WBVG

Baldwinsville, New York; United States;
- Broadcast area: Syracuse metropolitan area
- Frequency: 1050 kHz

Programming
- Format: Defunct

Ownership
- Owner: Leatherstocking Media Group, Inc.

History
- First air date: February 25, 1959
- Former call signs: WSEN (1959–1993) WFBL (1993–2003) WSEN (2003–2017)
- Call sign meaning: W BaldwinsVille G

Technical information
- Facility ID: 7712
- Class: D
- Power: 2,500 watts day 19 watts night
- Transmitter coordinates: 43°10′46″N 76°20′19″W﻿ / ﻿43.17944°N 76.33861°W

= WBVG =

WBVG (1050 kHz) was an AM radio station licensed to Baldwinsville, New York serving the Syracuse metropolitan area. WBVG was last owned by Leatherstocking Media Group and aired a 1950s - 1960s oldies radio format. The transmitter was on Hencle Boulevard (Route 631) in Baldwinsville.

WBVG was powered at 2,500 watts by day. But because AM 1050 is a clear channel frequency, WBVG reduced power at night to only 19 watts to avoid interference. Outside of Baldwinsville, the 1050 frequency in Central New York at night is either occupied by WEPN New York City or CHUM Toronto, both 50,000 watt stations. They sometimes were heard over WBVG at night, even a mile or two from its transmitter.

==History==
On February 25, 1959, the station first signed on as WSEN and was licensed by Century Radio Corp. Owners Robert Stockdale, Donald Menapace, and James Lowery started WSEN as a middle of the road and adult standards station, but changed to country music in 1962 and called it "The first country station north of the Mason–Dixon line." On-air personalities Early Williams and Fred Lewis played the current country hits and announced with a western "twang", unique to central New York at that time.
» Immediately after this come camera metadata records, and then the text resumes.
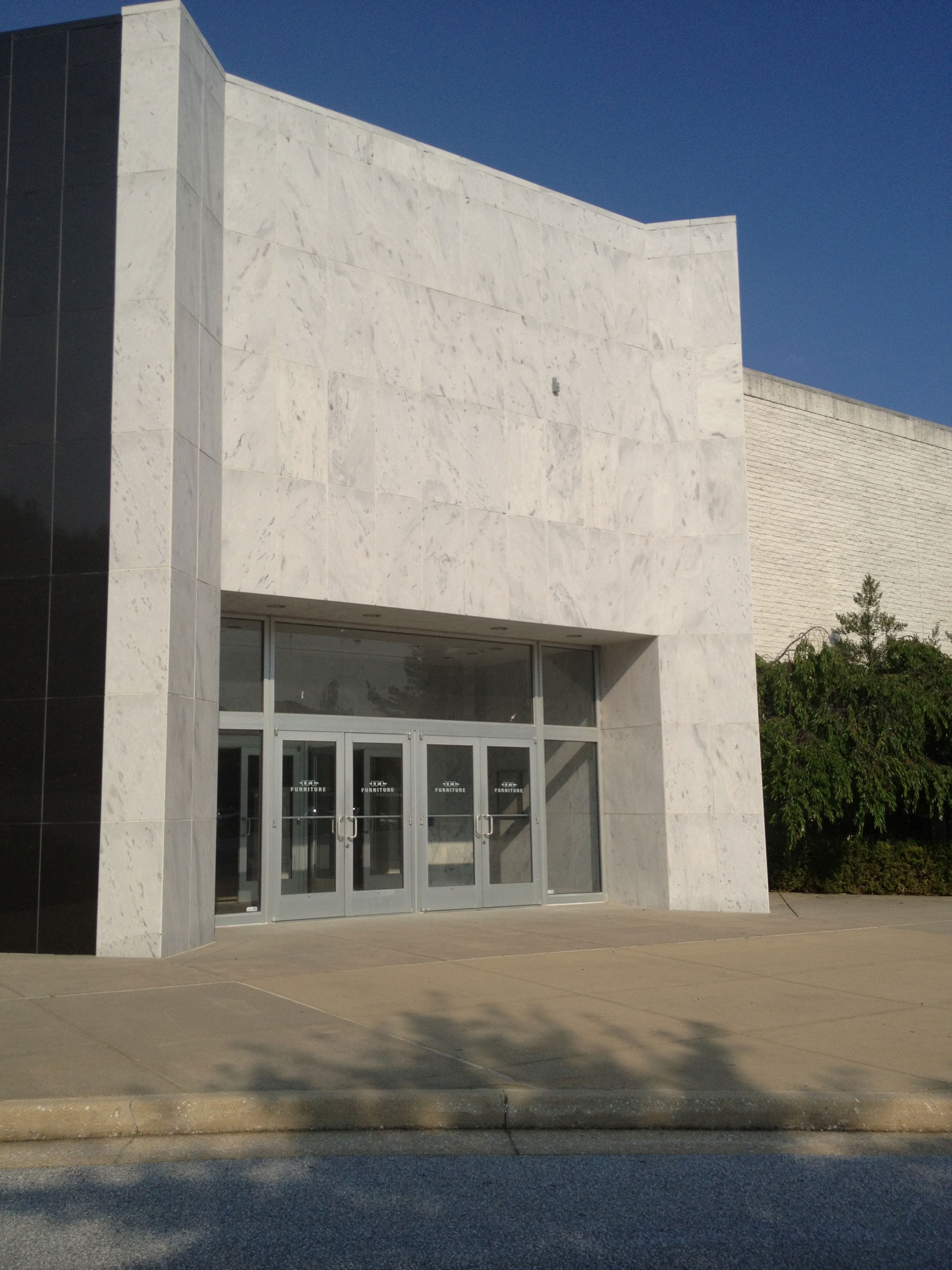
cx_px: 476
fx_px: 1283
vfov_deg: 52.6
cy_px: 635
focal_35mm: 35
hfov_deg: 40.7
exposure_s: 1/3247
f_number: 2.4
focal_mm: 4.28
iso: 64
In 1967, sister station 92.1 WSEN-FM (now WOLF-FM) began operations, simulcasting the same country music, allowing listeners with FM receivers to hear the format around the clock.

Century Radio sold the stations in 1974 to Sentry Radio, led by principal owners Roger O'Connor, Robert Orenbach, and manager Shirley Zakrazek, one of the early female station managers. A more "modern country" approach was taken which resulted in a younger audience and larger sales dollars. In 1977, "Downes, Merchant and Company", a two man team of Ted Downes and Bill Merchant, took over the morning show along with a cast of characters. Other on-air talent included Dick Kuklinski, Bob Mason, Ed McKee, and Al Jenner, with Dave Kramer and Pete McKay on production. In 1979, chief engineer Richard Kane donated $1500 in a stock purchase so the station could go to stereo. It was led by new Program Director Daniel Dunn, who attained record audience ratings for the station and its, by then, "progressive country" format, with artists such as Willie Nelson, Jerry Jeff Walker and Waylon Jennings.
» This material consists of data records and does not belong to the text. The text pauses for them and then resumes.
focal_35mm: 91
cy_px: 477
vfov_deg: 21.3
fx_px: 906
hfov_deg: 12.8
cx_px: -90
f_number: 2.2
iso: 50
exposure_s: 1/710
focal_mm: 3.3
WSEN-AM-FM flipped to an oldies format in 1986.

===2000s===
WSEN was owned by Buckley Broadcasting, simulcasting the oldies format on both the AM and FM, during much of the early 2000s until being sold in 2008.

===2010s===
WSEN 1050 split from simulcasting WSEN-FM in 2011. This came as part of a national trend for oldies outlets transitioning to classic hits. At the time, WSEN/WSEN-FM was airing 1960s and 1970s music. As part of the split, WSEN became a "true oldies" outlet focusing on the 1960s, while WSEN-FM shifted to classic hits of the 1970s and added 1980s music to its playlist.

In 2016, Leatherstocking Media Group sold WSEN-FM 92.1 FM (now WOLF-FM) to the Family Life Network, which in turn sold it to Craig L. Fox. When the call letters of WSEN-FM were changed to WOLF-FM, Fox changed the call letters of one of his stations, WNDR-FM 103.9 FM, to WSEN-FM. He insisted that Leatherstocking Media Group change the call letters of WSEN to avoid confusion with his FM station.
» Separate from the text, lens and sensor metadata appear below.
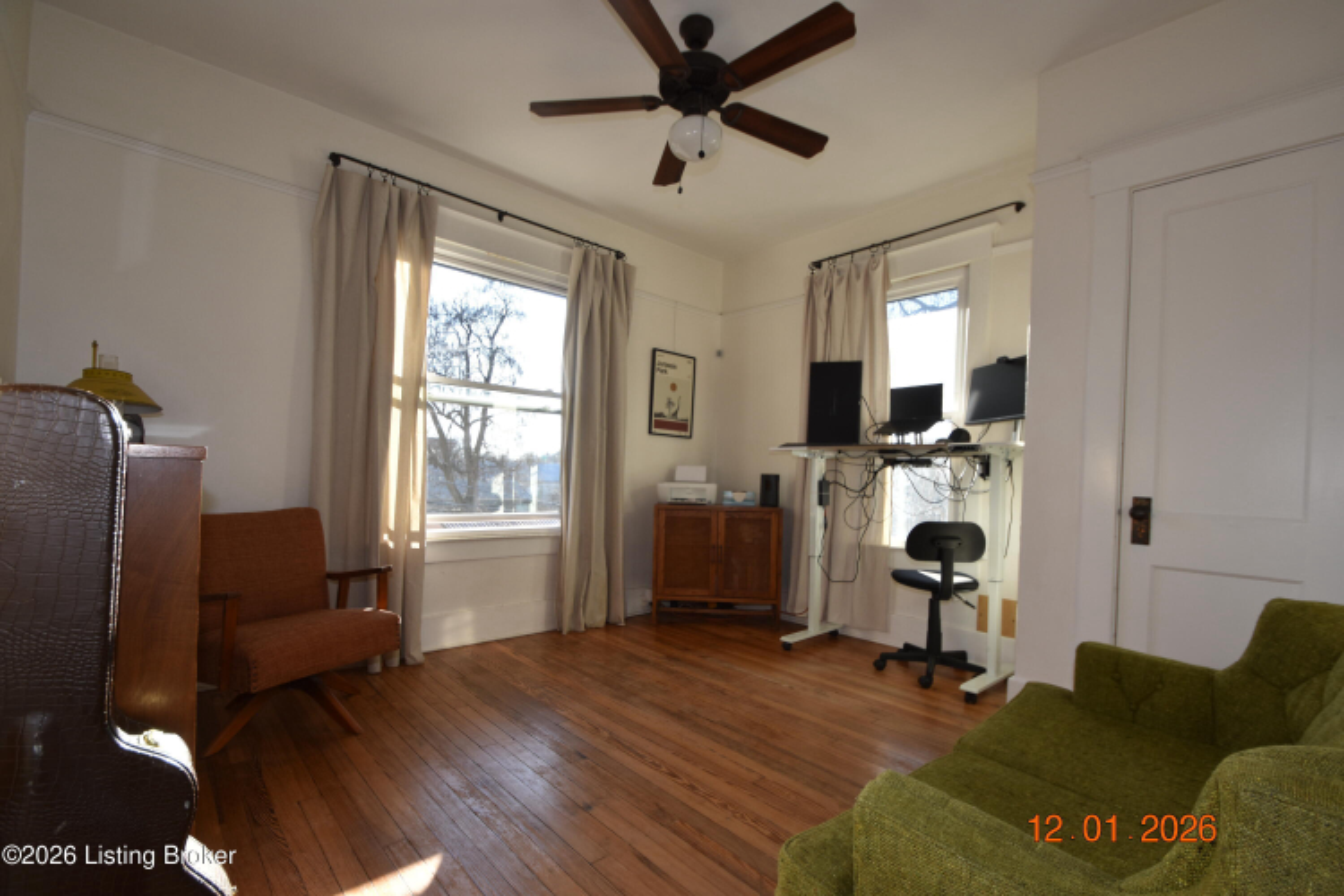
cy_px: 448
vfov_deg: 77.3
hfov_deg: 100.4
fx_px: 560
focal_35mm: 15
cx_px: 672
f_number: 5.6
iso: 200
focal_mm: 10
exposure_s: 1/125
On September 18, 2016, WSEN went silent for technical reasons. The station resumed broadcasting on July 10, 2017, with a 1950s and 1960s Oldies format. The call letters of the station were changed to WBVG on August 14, 2017, one day before the station went silent again on August 15, 2017. WBVG signed back onto the air on July 23, 2018, to go off the air again soon afterwards. In the summer of 2019, WBVG signed on once again with the commercial-free 1950s and 1960s Oldies format.

===2020s===
WBVG's license was deleted on June 2, 2022, after being silent for two years, as owners Leatherstocking Media Group failed to file a license renewal application for the station.